Euro-Area Economy Weakened by Lockdowns, Supply Constraints
(Bloomberg) -- Business activity in the euro-area economy shrank for a fourth month in February as services struggled with continued lockdowns and factories ran into increasing supply constraints.
A composite gauge for both sectors stood at 48.1, slightly higher than in January but still below the 50 mark that separates expansion from contraction. Services deteriorated at the fastest pace since November, while manufacturing output rose the most in four months.
The region’s factories have been a stronghold through the crisis as they adapted more easily to health and safety restrictions than businesses relying on face-to-face interactions.

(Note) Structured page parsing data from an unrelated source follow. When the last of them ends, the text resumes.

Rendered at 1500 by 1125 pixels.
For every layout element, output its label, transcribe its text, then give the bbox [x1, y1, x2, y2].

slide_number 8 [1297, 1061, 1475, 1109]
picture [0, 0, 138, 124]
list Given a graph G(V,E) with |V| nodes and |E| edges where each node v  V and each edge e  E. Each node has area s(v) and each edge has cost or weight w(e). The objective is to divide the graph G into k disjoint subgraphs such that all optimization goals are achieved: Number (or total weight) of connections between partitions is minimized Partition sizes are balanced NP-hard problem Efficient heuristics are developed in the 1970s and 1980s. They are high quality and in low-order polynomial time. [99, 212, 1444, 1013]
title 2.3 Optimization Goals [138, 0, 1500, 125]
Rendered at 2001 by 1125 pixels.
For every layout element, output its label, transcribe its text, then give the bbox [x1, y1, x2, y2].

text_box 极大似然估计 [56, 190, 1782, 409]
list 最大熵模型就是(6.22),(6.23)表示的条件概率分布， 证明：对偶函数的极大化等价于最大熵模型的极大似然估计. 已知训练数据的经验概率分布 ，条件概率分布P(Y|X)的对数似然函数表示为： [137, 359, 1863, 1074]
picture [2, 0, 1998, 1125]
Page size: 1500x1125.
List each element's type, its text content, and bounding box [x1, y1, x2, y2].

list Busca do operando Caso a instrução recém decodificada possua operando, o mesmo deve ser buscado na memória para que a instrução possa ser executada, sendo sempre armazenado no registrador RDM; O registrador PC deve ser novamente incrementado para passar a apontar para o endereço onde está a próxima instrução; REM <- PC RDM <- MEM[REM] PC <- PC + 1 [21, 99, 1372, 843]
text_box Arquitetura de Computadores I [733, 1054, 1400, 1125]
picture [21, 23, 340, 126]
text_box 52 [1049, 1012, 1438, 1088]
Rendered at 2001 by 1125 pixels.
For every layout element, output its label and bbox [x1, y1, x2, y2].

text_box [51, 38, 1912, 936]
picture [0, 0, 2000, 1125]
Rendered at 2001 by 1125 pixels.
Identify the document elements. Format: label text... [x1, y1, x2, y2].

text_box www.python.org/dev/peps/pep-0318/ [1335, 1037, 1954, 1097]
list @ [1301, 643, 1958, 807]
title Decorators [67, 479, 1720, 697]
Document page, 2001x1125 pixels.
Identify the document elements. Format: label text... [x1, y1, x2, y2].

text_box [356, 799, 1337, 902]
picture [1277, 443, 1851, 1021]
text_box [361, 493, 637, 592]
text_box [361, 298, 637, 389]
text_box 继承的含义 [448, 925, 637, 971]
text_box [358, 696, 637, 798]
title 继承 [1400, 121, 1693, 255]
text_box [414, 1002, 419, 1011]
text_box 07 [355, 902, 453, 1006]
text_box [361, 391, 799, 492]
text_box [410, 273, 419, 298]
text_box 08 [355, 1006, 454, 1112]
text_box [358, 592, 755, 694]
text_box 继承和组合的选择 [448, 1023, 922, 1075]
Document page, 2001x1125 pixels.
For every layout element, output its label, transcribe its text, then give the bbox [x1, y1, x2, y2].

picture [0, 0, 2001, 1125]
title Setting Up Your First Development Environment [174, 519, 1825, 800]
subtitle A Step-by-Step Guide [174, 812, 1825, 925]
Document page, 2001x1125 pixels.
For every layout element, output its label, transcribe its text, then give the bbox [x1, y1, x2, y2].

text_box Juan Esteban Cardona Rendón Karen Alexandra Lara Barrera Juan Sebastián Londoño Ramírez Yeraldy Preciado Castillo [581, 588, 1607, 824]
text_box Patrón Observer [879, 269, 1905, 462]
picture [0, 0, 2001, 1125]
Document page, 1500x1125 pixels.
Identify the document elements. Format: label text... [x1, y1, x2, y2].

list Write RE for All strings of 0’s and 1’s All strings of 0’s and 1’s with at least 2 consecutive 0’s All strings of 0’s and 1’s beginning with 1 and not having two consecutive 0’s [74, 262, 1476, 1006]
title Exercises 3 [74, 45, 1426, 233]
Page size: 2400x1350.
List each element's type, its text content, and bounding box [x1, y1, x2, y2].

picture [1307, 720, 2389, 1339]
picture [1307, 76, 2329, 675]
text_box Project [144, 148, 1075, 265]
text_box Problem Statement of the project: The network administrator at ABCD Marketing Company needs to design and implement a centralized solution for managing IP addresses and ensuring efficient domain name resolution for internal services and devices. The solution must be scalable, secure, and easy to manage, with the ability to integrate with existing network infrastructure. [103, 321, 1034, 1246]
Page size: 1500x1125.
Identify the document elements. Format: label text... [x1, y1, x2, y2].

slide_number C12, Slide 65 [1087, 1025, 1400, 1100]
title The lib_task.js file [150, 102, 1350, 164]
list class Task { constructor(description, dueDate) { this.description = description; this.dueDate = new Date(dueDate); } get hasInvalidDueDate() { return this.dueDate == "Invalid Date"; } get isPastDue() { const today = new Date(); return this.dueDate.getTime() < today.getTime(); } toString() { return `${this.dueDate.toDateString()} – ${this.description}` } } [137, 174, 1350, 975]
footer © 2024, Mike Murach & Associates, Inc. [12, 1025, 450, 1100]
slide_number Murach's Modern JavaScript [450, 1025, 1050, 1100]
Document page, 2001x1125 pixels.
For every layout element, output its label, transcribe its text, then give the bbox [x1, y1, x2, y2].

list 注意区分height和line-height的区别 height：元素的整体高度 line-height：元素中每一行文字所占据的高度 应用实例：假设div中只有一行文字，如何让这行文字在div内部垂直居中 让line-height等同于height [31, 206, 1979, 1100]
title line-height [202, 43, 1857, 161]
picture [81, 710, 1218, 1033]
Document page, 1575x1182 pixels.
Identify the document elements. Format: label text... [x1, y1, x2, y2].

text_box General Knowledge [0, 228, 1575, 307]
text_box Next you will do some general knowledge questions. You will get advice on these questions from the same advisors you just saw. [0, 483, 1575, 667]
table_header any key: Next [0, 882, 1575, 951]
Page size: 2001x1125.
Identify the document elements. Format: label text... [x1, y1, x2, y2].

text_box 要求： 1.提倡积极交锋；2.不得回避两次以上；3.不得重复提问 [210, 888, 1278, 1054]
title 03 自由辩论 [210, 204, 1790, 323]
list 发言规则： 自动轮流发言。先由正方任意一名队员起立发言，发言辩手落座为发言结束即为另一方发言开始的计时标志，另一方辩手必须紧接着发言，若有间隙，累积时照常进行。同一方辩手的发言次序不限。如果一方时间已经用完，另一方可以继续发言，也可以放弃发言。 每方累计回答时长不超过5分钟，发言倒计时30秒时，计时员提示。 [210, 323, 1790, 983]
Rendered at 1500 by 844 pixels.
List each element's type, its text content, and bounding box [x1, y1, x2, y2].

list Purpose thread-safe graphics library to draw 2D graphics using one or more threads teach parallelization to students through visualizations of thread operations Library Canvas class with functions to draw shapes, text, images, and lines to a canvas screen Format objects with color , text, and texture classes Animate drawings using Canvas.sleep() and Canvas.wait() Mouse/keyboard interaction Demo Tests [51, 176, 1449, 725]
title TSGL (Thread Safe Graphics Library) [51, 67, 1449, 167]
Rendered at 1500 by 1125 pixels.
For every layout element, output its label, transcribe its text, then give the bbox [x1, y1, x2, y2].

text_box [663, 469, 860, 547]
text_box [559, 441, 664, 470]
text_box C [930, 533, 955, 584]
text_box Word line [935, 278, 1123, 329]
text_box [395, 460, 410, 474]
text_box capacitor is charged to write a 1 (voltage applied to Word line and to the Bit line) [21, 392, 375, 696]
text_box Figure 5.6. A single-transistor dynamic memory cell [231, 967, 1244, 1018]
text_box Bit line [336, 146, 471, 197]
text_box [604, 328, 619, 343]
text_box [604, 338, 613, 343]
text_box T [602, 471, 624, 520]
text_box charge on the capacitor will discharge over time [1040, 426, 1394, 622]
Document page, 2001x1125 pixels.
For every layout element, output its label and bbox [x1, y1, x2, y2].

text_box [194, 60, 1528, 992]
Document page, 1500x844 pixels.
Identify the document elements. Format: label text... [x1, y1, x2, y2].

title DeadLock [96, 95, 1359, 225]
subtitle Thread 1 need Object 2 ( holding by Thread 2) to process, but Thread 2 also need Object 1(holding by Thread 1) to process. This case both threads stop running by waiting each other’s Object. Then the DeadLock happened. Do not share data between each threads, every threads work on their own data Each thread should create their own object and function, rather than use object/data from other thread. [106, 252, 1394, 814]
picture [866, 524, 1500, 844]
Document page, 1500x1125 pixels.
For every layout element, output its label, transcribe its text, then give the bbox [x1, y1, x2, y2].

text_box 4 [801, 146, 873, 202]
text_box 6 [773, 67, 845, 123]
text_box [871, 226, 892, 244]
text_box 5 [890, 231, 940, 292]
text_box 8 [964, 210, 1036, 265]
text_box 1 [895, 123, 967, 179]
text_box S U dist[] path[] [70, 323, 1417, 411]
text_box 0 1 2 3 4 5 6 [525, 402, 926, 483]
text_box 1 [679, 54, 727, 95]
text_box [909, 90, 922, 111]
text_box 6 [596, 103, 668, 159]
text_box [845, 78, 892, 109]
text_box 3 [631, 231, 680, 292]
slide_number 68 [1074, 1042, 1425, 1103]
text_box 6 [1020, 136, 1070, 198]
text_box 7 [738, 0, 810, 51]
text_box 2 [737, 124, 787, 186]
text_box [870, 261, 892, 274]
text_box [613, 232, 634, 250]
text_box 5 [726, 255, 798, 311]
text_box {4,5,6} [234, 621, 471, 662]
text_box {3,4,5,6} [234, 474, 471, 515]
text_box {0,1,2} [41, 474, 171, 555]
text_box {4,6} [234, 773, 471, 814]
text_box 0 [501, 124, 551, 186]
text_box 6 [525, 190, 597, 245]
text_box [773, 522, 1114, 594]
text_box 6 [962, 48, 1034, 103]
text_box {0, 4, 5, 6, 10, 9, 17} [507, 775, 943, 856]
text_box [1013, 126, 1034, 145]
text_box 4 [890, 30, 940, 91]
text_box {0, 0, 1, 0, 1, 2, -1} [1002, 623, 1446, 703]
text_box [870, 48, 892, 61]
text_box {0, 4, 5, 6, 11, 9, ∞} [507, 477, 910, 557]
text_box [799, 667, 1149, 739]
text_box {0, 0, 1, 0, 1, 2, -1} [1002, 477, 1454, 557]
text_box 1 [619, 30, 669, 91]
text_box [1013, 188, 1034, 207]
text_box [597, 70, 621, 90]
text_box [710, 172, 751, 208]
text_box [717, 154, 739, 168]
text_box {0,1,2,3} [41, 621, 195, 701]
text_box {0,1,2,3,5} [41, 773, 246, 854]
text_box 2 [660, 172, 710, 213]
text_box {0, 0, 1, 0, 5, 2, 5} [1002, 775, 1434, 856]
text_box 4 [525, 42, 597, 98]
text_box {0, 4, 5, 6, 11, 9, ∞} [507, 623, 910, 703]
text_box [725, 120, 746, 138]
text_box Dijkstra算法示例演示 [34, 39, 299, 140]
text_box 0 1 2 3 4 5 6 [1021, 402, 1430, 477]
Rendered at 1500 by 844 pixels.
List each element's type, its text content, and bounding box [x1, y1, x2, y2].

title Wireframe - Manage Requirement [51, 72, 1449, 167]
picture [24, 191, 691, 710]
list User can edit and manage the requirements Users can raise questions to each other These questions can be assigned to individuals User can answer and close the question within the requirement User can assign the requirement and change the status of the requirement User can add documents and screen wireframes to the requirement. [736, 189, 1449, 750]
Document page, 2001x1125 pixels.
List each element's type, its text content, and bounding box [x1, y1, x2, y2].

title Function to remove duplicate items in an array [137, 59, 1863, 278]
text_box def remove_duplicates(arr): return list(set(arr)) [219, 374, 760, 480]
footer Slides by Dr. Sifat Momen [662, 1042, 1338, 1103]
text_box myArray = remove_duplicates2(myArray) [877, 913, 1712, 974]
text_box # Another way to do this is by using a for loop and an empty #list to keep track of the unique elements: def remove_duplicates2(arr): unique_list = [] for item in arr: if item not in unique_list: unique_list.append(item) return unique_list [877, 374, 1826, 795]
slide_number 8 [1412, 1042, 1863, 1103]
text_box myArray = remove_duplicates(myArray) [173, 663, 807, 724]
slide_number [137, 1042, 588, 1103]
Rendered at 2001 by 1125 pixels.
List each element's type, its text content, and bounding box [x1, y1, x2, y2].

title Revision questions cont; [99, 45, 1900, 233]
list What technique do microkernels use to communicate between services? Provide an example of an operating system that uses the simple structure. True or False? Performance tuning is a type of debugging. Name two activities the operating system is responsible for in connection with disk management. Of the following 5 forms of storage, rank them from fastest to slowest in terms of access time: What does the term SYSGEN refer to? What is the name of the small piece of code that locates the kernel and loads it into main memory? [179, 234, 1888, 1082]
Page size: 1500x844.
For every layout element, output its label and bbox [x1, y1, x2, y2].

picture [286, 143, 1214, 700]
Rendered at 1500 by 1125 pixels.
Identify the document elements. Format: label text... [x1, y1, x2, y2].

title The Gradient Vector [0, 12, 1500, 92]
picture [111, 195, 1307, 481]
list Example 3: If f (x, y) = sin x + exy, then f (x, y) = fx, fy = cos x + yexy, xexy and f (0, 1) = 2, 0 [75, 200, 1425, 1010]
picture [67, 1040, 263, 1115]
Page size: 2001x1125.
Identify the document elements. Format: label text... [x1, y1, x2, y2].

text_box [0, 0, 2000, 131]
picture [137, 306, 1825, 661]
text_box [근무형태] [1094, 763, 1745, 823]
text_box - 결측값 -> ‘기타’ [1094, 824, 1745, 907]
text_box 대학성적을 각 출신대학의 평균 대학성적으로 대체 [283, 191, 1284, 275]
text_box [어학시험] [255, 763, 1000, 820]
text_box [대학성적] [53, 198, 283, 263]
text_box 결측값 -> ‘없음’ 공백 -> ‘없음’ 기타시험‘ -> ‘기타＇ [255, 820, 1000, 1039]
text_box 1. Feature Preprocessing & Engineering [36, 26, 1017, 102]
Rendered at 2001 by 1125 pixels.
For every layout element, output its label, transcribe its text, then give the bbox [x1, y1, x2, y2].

Confidence in the outlook has improved. Companies across the region are “becoming increasingly upbeat about recovery prospects,” said Chris Williamson, chief business economist at IHS Markit.
“Assuming vaccine roll-outs can boost service sector growth alongside a sustained strong manufacturing sector, the second half of the year should see a robust recovery take hold,” he said.
What Bloomberg Economics Says...
“These readings confirm that while strict containment measures are taking their toll on the economy, the impact remains a lot more contained than in the spring.”
--Maeva Cousin, senior economist. Read the EURO-AREA REACT.
The euro rose on the strength of the manufacturing readings and relative robustness in Germany, and was up 0.4% at $1.2144 at 12:00 a.m. Frankfurt time.
Still, factories are increasingly facing challenges amid trade bottlenecks. Delivery delays rose to near record levels, pushing input costs to the highest in nearly a decade.